SWFs were symbolic of two major trends in the global economy in the previous decade: 1) a
redistribution of wealth and financial clout from mature to emerging economies; and 2) the return of
the state as a major economic player 7 to a level of importance not seen since the chain collapse of
command economies in the late 1980s. This time around, governments were embracing rather than
denouncing free markets in what was becoming known as “state capitalism”.
The increasing activity and size of SWFs fueled heated debates in politics and business. Were
SWFs worse asset managers than the private sector, or did they contribute to the stability of the
global financial system with large pools of capital and long-term horizons? How should cross-border
flows of state-owned capital be regulated? Should foreign states with different cultural and political
characteristics be allowed to own major stakes in large domestic enterprises at all? Where was the line
between financial protectionism and national security?
What are Sovereign Wealth Funds?
History of SWFs
The term “sovereign wealth fund” was coined by State Street analyst Andrew Rozanov in 20058.
---
Request 1
List every line in the rows below that contains the string "kern".

Extracted data
---
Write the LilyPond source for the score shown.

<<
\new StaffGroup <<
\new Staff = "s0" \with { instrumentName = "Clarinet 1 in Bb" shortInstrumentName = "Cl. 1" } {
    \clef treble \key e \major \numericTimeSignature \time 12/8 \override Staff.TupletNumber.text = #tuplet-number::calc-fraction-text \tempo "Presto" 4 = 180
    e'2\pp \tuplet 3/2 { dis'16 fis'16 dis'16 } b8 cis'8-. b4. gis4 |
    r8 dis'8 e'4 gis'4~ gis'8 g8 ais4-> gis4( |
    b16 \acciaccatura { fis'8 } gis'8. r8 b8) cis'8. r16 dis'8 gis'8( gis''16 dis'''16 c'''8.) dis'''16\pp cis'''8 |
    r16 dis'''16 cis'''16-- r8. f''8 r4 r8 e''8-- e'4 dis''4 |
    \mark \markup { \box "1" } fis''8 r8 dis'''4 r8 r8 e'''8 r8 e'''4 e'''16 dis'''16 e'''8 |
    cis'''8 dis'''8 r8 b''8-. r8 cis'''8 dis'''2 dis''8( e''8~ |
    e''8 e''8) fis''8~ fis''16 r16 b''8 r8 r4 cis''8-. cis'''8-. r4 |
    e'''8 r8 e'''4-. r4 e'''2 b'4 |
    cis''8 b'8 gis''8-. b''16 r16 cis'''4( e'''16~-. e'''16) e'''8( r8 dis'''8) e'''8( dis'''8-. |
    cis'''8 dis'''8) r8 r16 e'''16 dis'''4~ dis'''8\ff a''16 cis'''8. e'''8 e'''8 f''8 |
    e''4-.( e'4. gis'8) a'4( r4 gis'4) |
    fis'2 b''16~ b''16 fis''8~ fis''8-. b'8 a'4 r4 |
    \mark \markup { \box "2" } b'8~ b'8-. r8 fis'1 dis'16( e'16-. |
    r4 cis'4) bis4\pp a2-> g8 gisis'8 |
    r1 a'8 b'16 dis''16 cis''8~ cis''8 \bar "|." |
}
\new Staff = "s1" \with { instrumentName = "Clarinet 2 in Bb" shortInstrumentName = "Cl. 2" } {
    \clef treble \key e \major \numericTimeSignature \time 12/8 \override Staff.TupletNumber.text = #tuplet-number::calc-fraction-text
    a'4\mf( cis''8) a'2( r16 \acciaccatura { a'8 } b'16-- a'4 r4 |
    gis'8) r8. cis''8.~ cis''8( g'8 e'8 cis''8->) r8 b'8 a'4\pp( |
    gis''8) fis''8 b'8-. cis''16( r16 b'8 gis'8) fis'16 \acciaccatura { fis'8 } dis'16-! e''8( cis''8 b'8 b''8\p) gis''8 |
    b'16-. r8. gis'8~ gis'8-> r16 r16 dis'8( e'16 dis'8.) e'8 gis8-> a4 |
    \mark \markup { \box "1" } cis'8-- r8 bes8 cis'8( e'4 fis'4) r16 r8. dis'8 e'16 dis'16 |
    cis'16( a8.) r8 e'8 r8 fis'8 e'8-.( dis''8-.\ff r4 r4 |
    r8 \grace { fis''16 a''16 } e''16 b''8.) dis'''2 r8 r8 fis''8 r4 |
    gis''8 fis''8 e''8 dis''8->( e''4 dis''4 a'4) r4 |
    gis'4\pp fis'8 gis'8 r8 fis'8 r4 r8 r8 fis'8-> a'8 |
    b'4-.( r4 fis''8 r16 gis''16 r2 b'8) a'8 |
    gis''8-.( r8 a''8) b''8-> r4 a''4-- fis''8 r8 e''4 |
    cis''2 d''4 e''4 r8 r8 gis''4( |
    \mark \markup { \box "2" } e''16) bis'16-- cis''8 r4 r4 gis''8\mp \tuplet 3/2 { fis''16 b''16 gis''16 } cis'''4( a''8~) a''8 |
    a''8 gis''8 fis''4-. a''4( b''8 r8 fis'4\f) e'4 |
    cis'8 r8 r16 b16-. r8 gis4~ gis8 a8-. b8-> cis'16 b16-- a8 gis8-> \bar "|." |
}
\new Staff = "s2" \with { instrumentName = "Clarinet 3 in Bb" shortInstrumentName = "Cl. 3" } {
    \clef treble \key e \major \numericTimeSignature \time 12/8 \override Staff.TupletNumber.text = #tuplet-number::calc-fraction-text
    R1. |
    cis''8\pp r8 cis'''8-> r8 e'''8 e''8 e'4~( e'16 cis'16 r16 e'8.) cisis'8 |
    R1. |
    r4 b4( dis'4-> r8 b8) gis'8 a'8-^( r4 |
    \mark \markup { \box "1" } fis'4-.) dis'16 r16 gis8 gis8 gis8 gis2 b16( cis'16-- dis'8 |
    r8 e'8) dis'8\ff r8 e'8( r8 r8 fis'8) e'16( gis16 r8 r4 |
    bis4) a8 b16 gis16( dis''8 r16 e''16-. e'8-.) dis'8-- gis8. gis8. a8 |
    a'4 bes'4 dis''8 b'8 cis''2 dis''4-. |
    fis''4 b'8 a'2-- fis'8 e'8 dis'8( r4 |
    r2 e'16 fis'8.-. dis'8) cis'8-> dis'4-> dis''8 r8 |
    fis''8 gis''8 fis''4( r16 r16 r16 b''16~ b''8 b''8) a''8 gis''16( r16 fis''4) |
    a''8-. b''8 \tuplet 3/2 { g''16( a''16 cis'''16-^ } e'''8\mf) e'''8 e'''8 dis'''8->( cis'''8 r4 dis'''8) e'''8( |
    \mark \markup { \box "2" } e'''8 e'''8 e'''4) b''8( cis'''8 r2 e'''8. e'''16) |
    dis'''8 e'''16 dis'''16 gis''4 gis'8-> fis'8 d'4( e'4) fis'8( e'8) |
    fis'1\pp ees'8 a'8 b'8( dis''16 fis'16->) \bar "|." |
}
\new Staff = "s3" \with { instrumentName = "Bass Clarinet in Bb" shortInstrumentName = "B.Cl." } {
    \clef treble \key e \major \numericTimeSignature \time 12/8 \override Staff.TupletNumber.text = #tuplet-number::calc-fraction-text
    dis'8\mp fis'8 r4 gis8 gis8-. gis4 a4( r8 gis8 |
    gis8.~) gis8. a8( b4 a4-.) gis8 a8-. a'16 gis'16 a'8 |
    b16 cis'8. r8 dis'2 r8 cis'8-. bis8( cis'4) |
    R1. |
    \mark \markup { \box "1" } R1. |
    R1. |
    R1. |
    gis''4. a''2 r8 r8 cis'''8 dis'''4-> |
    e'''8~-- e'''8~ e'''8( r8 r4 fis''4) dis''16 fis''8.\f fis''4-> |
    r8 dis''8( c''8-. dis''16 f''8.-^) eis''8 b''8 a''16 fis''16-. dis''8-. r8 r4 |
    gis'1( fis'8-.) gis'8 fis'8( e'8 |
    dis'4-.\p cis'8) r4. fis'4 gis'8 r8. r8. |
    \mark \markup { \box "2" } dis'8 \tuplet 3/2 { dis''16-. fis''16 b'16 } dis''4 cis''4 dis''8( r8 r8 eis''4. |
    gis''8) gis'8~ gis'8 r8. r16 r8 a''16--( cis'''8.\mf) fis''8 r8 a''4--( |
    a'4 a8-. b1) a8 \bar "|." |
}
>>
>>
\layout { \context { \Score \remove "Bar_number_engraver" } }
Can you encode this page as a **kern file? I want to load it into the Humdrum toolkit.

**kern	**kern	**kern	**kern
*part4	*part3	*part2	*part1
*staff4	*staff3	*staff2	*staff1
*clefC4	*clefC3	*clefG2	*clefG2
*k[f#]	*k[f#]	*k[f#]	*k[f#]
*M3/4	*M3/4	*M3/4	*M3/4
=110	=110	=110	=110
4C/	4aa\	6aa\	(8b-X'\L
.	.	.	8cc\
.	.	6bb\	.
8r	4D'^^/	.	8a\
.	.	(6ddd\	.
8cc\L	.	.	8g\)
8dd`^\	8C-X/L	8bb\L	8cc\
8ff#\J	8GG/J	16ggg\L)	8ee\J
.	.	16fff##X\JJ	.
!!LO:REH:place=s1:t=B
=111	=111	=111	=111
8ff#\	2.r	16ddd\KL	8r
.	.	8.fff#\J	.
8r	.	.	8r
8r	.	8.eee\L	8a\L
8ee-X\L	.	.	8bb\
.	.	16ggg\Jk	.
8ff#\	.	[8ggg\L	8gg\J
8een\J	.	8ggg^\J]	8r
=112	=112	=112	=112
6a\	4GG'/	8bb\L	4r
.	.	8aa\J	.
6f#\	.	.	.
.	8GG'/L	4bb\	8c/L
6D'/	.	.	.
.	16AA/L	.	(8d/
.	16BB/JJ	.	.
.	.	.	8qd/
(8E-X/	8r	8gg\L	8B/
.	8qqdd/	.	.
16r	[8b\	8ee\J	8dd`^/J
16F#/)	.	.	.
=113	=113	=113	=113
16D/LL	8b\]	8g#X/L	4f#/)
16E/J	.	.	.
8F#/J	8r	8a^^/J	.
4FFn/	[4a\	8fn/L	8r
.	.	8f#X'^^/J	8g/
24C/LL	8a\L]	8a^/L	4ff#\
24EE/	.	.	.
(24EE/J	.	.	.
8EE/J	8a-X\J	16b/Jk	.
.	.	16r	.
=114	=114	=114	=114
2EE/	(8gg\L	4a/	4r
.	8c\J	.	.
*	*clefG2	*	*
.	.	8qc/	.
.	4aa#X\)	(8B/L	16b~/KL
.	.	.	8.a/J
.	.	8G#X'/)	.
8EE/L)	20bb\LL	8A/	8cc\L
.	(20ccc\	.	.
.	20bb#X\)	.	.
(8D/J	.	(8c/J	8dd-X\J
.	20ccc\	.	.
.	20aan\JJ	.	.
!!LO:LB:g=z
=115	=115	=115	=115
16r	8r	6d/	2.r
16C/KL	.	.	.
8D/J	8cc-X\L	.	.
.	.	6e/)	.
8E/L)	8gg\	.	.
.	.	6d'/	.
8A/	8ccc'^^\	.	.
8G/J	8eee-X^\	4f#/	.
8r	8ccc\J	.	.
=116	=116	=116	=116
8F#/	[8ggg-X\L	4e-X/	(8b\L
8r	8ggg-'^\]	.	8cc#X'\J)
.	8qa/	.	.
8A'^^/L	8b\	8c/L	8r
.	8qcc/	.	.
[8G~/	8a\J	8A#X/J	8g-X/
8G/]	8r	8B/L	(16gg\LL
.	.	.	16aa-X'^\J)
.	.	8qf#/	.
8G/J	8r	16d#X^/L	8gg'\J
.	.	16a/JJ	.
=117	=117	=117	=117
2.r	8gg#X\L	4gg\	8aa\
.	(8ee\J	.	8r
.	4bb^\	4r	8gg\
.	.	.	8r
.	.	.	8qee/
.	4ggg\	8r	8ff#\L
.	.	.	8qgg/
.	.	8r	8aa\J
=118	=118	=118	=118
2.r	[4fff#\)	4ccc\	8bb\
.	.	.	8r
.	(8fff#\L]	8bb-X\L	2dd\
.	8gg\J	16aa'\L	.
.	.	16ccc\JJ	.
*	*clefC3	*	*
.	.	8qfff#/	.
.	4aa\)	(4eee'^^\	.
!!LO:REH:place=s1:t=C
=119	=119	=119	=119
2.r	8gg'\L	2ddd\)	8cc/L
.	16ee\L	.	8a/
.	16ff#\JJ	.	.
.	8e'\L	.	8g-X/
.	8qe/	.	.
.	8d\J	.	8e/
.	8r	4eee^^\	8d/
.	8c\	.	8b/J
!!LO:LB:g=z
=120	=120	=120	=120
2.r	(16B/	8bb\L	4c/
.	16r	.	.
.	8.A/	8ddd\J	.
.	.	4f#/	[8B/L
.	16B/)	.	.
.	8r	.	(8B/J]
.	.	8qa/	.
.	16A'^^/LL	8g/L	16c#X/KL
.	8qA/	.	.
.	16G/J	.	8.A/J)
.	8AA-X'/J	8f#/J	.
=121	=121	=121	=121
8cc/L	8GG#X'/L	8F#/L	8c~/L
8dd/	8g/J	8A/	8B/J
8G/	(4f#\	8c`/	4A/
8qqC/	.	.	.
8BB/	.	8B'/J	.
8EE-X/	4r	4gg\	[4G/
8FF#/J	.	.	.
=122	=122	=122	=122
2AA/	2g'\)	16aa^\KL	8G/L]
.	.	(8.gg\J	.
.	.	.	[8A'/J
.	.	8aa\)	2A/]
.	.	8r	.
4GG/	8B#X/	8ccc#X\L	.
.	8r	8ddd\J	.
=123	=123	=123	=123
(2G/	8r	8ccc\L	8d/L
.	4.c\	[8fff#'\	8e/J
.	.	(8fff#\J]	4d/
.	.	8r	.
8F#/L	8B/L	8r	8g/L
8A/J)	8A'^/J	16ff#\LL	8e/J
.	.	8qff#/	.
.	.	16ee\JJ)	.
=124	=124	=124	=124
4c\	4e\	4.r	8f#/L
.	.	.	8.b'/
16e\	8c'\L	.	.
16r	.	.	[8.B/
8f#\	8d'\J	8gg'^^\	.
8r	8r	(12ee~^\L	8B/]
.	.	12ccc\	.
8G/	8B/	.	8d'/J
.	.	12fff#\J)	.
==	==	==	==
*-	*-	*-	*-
---
Request 2
Reproduce the passage on sovereign wealth funds from "The increasing activity" to "Sovereign Wealth Funds?".

Complete answer 1
Can you encode this page as a **kern file? I want to load it into the Humdrum toolkit.
**kern	**kern	**kern	**kern

Complete answer 2
The increasing activity and size of SWFs fueled heated debates in politics and business. Were
SWFs worse asset managers than the private sector, or did they contribute to the stability of the
global financial system with large pools of capital and long-term horizons? How should cross-border
flows of state-owned capital be regulated? Should foreign states with different cultural and political
characteristics be allowed to own major stakes in large domestic enterprises at all? Where was the line
between financial protectionism and national security?
What are Sovereign Wealth Funds?